Medovex wins CE Mark for DenerveX spinal denervation system

Medical technology portfolio company Medovex said today it won CE Mark approval in the European Union for its DenerveX spinal denervation treatment system designed to treat facet joint syndrome. The DenerveX system uses a slowly rotating burr to remove targeted facet joint synovial membrane and radiofrequency ablation technology to destroy tissue and denude any residual nervous and synovial membrane on the joint, effectively removing sensory tissue from it, the Atlanta-based company said. “We are clearly pleased to have accomplished this important milestone not just for our shareholders, but for all of those suffering from often debilitating lower back pain associated with facet joint syndrome. The CE Mark indicates a product’s compliance with applicable EU regulations and enables the commercialization of the DenerveX System in European countries.

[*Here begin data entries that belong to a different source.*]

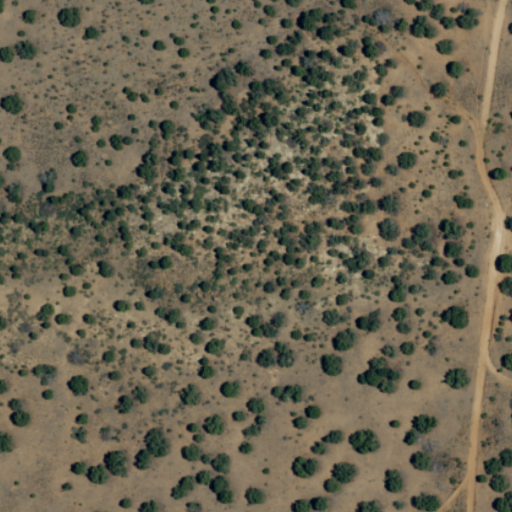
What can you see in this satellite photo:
road: (472, 255)
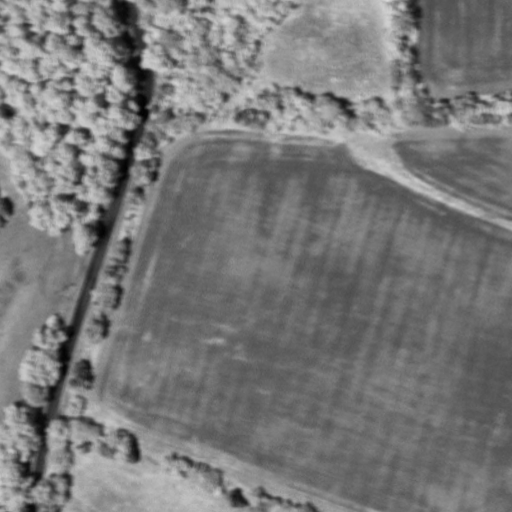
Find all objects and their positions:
road: (317, 160)
road: (98, 257)
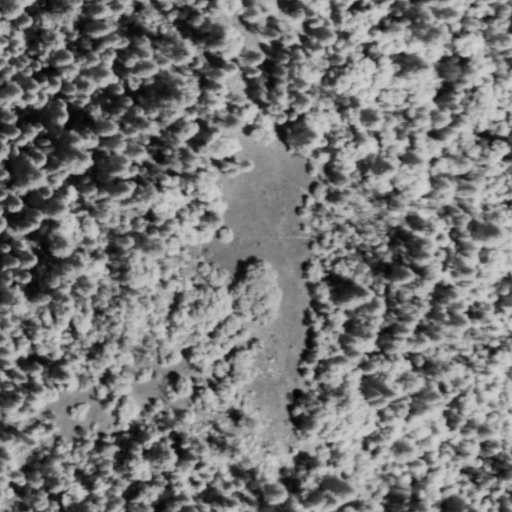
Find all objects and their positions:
road: (167, 252)
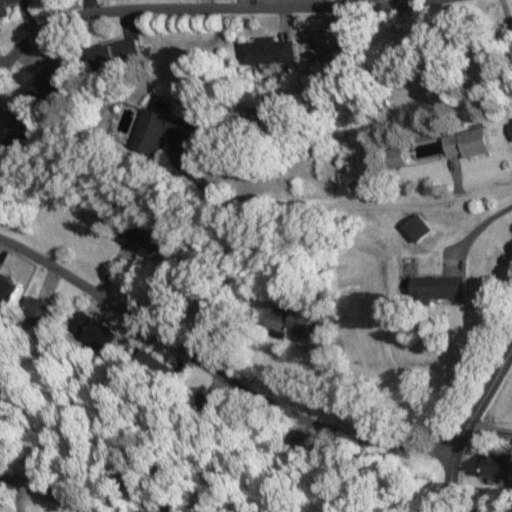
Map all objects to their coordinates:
road: (166, 7)
building: (5, 8)
building: (266, 51)
building: (100, 58)
road: (1, 59)
building: (56, 78)
building: (123, 117)
building: (154, 129)
building: (510, 129)
building: (15, 130)
building: (466, 144)
building: (426, 151)
building: (394, 159)
road: (382, 202)
building: (416, 229)
building: (142, 238)
building: (447, 287)
building: (8, 290)
building: (42, 310)
building: (288, 319)
road: (268, 401)
road: (489, 427)
building: (498, 466)
road: (448, 479)
road: (45, 489)
building: (145, 511)
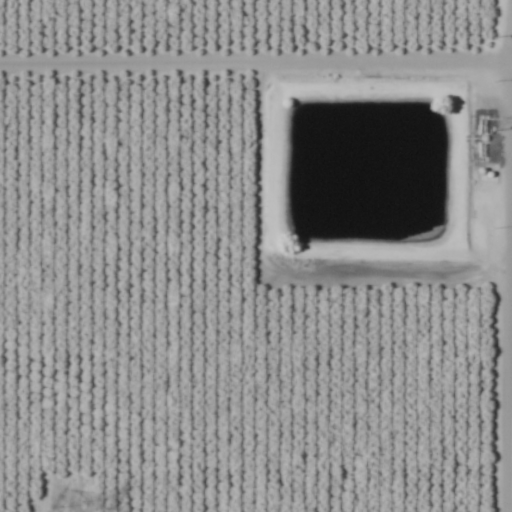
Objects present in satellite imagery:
crop: (256, 256)
power tower: (78, 508)
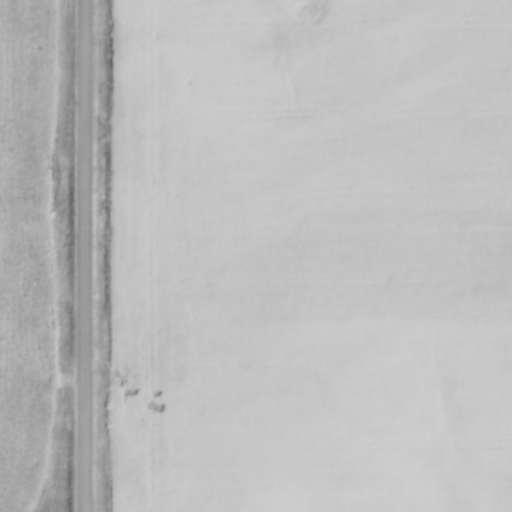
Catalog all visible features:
road: (83, 256)
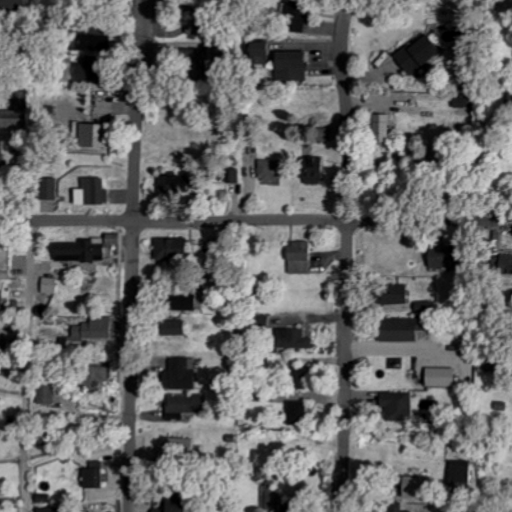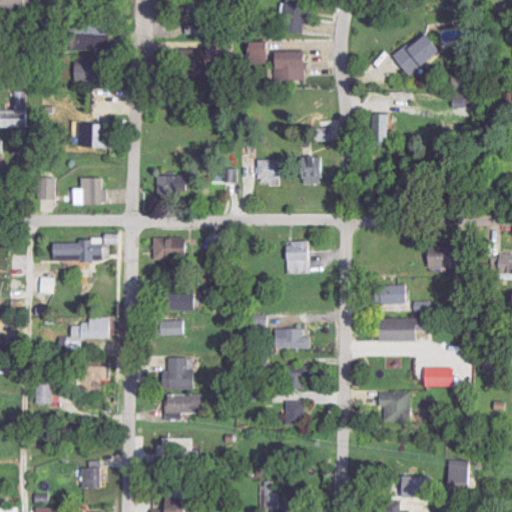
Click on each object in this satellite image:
building: (14, 2)
building: (301, 9)
building: (209, 22)
road: (145, 49)
building: (262, 50)
building: (224, 51)
building: (423, 55)
building: (296, 66)
building: (92, 70)
building: (468, 105)
building: (17, 119)
building: (388, 125)
building: (105, 136)
building: (3, 153)
building: (275, 170)
building: (318, 171)
building: (179, 186)
building: (52, 189)
building: (97, 192)
road: (256, 218)
building: (176, 249)
building: (88, 250)
road: (346, 255)
building: (453, 257)
building: (304, 258)
building: (53, 286)
building: (400, 295)
building: (1, 298)
building: (190, 301)
road: (130, 304)
building: (427, 307)
building: (180, 328)
building: (408, 329)
building: (95, 332)
building: (296, 339)
road: (21, 366)
building: (499, 366)
building: (186, 374)
building: (303, 378)
building: (446, 378)
building: (191, 404)
building: (401, 406)
building: (300, 413)
building: (175, 448)
building: (97, 474)
building: (423, 488)
building: (275, 497)
building: (180, 503)
building: (298, 506)
building: (11, 509)
building: (56, 510)
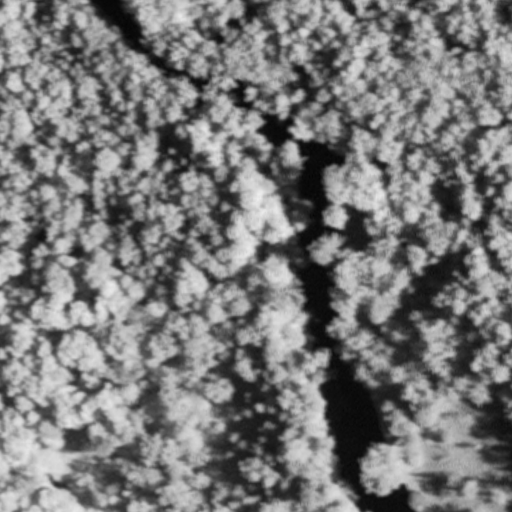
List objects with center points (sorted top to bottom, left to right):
river: (316, 219)
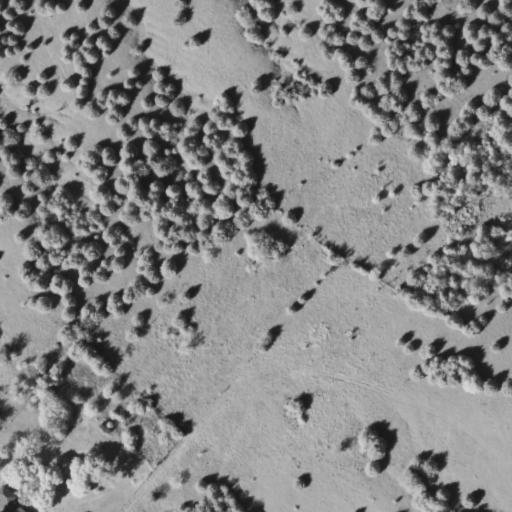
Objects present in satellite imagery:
building: (8, 501)
building: (8, 501)
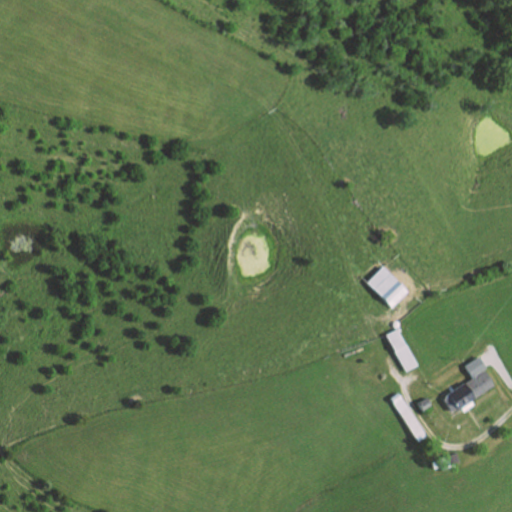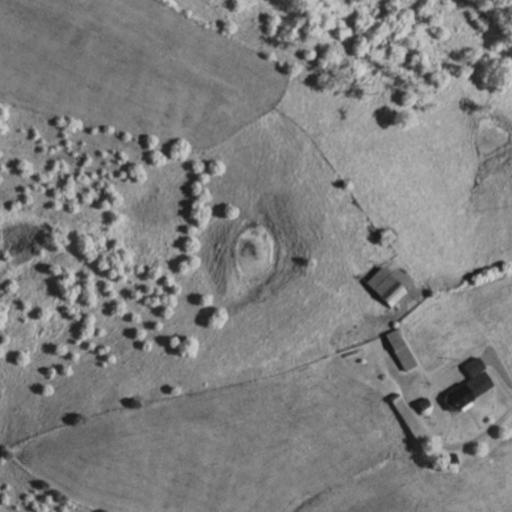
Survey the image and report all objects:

We look forward to initiating sales in the future through our already established international distribution network being able to offer surgeons, pain management specialists and patients an alternative, more cost effective and less invasive treatment option to the current surgical forms of treatment. The CE Mark is clearly the most significant milestone achieved in the company’s history to date,” prez & COO Patrick Kullmann said in a prepared statement. The system consists of a DenerveX device kit with a single use medical device and a DenerveX Pro-40 power generator, Medovex said. “Design, develo...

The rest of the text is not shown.